The current approach for the DevOps Data Warehouse will be to have one Cosmos DB per data source (e.g. Azure DevOps or SonarQube) with at least one container per metric. It is likely that many of these metrics will require two containers - one for the current state and one for historical records.
Database account names should follow a pattern like this: [datasource]-metrics-cosmos
. So an example of this would be azdo-metrics-cosmos
and sonar-metrics-cosmos
.
The naming of the individual databases within the database account become a little more specific and should follow a naming convention like this: [datasource]-[source-object]-db
. Examples of this would be azdo-workitems-db
and azdo-testitems-db
.
Containers should follow a naming convention like this: [source-object]-[partition-key]
. So an example of this would be workitem-area-iteration
for a container in the azdo-metrics-cosmos
database that will be used to store data about work items using the area and iteration path as the compound partition key.
Another interesting benefit of using Cosmos is that we can use Azure Data Factory to copy data from various sources, including excel. Once someone has the data available in excel it can be moved and used almost anywhere.
Data Lifecycle
There is a limit of 20 GB for each partition within a container. We attempted to design the partition keys so that this limit is not hit for some time. However, eventually the limit will be hit so we need to have a data retention strategy. A general rule of thumb will be to migrate data from Cosmos to cold storage after 12 months. This time was chosen because generally products are released every quarter so this will provide some indication of trends and hopefully not go over the limit of a partition.
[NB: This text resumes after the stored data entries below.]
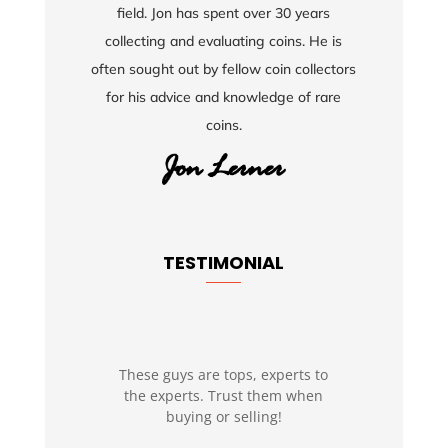
field. Jon has spent over 30 years
collecting and evaluating coins. He is
often sought out by fellow coin collectors
for his advice and knowledge of rare
coins.
TESTIMONIAL
These guys are tops, experts to
the experts. Trust them when
buying or selling!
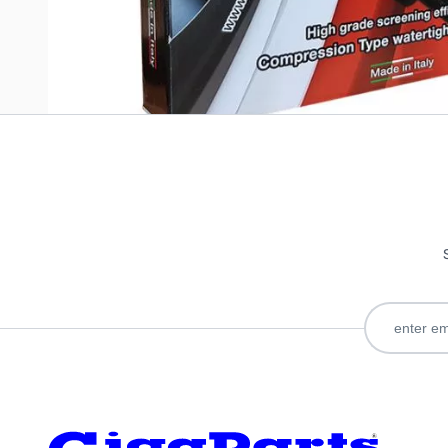
Only registered users can write reviews. Please
Sign in
or
c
We will also need to periodically check the size of each partition so that we can proactively prevent data loss due to partition size.
This blog is a nice summary of data retention in Azure: https://www.linkedin.com/pulse/azure-cosmos-db-design-patterns-andrei-zaichikov
Contributing to the DevOps Data Warehouse
As we develop the DevOps Data Warehouse there will be things you want to see that we are not currently capturing. When this happens you should schedule some time with the Energizers team so that we can determine how to uncover what you are looking for.
It may be decided that your team will contribute code to populate the DevOps Data Warehouse, and if that is the case you need to have some background on how we've structured that work up to this point. Start by taking a look at this repo (only viewable if you have at least reader access to the MDTProductDevelopment organization): https://dev.azure.com/MDTProductDevelopment/enablement/_git/azdo-metrics-capture-utility
The current expectation is to have a repository per data source. That means we will have multiple Azure Functions in a single repo.